Some might argue that by sublimating his feelings of Love, they transformed into an intense Passion that fueled Tchaikovsky’s music, whose expressiveness is praised to this day. According to historian Rictor Norton, gays fans especially hear in it the “longing and despair of homosexual angst in a homophobic world.” In particular, the Symphonie Pathétique, performed in public just days before Tchaikovsky’s mysterious death, evokes this sense of powerful hidden emotions:
There is a similar argument about the truth behind Tchaikovsky’s sixth and last symphony, the Pathétique, which some find profoundly enigmatic and some find profoundly self-revealing: a longing to reveal something, a sense of tragic destiny, a struggle for happiness defeated by implacable ‘fate’, i.e. oppression, a union of defiance and despair with which many gay men have identified at least until the 1970s.
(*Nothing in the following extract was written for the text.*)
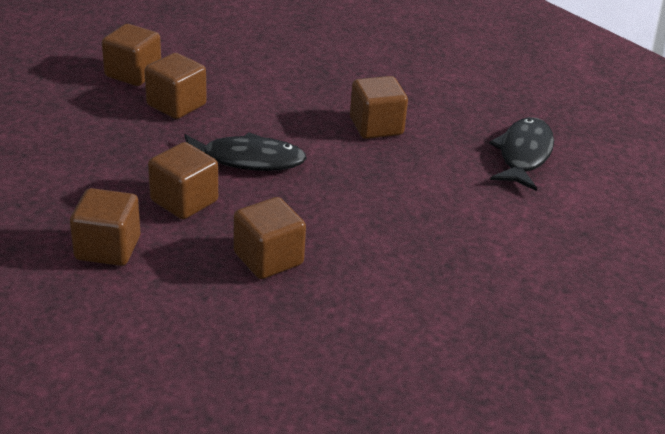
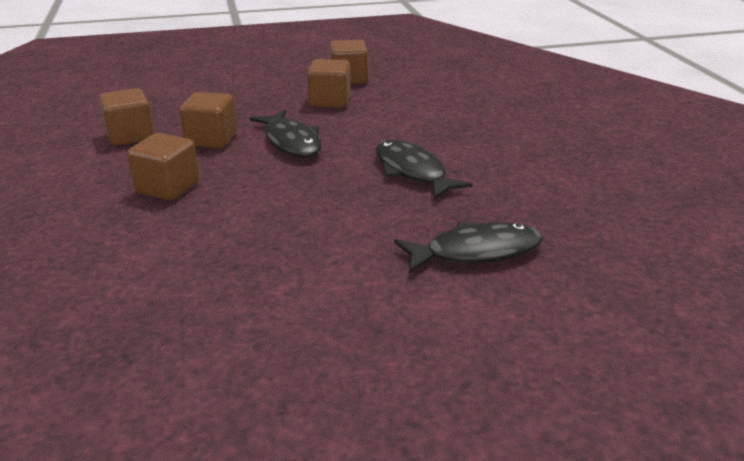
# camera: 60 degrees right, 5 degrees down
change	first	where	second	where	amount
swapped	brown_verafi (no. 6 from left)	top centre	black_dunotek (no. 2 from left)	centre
And so we arrive at Passion’s Shadow. In his fascinating essay, Norton explains that Tchaikovsky’s rapid decline and death nine days after the performance of Symphony No. 6 was blamed on cholera, supposedly contracted during a very public and deliberate drinking of a glass of unboiled water. (Medically, I find this fishy: The known incubation period for cholera is longer than the time between the drinking and the death.) Scholars now believe Tchaikovsky drank a fatal dose of arsenic in an honor suicide, pressed upon him by colleagues upset at Tchaikovsky’s indiscretions with an aristocrat’s nephew. Keeping his Love partly in the Shadows, the crucible transformed the Love into Passion, fueling triumphant music, a tortured life, a tragic death. (See our vistation to the Jewish virtue of Aymah for further explorations on this theme.)
But to dwell on these Dark aspects of Tchaikovsky’s life and music would be wrong, for he left us a legacy of sumptuous, transcendent music that, if not immortal, will surely let his brilliance shine for centuries to come. And that, my friends, is the Light of Passion. So, when you have a few minutes, think on his story, listen to his Passion, sit with him for a moment in it, and move forward from the light of Passion, to the light of Compassion..
May we see the gates of Passion, and perhaps make a home there.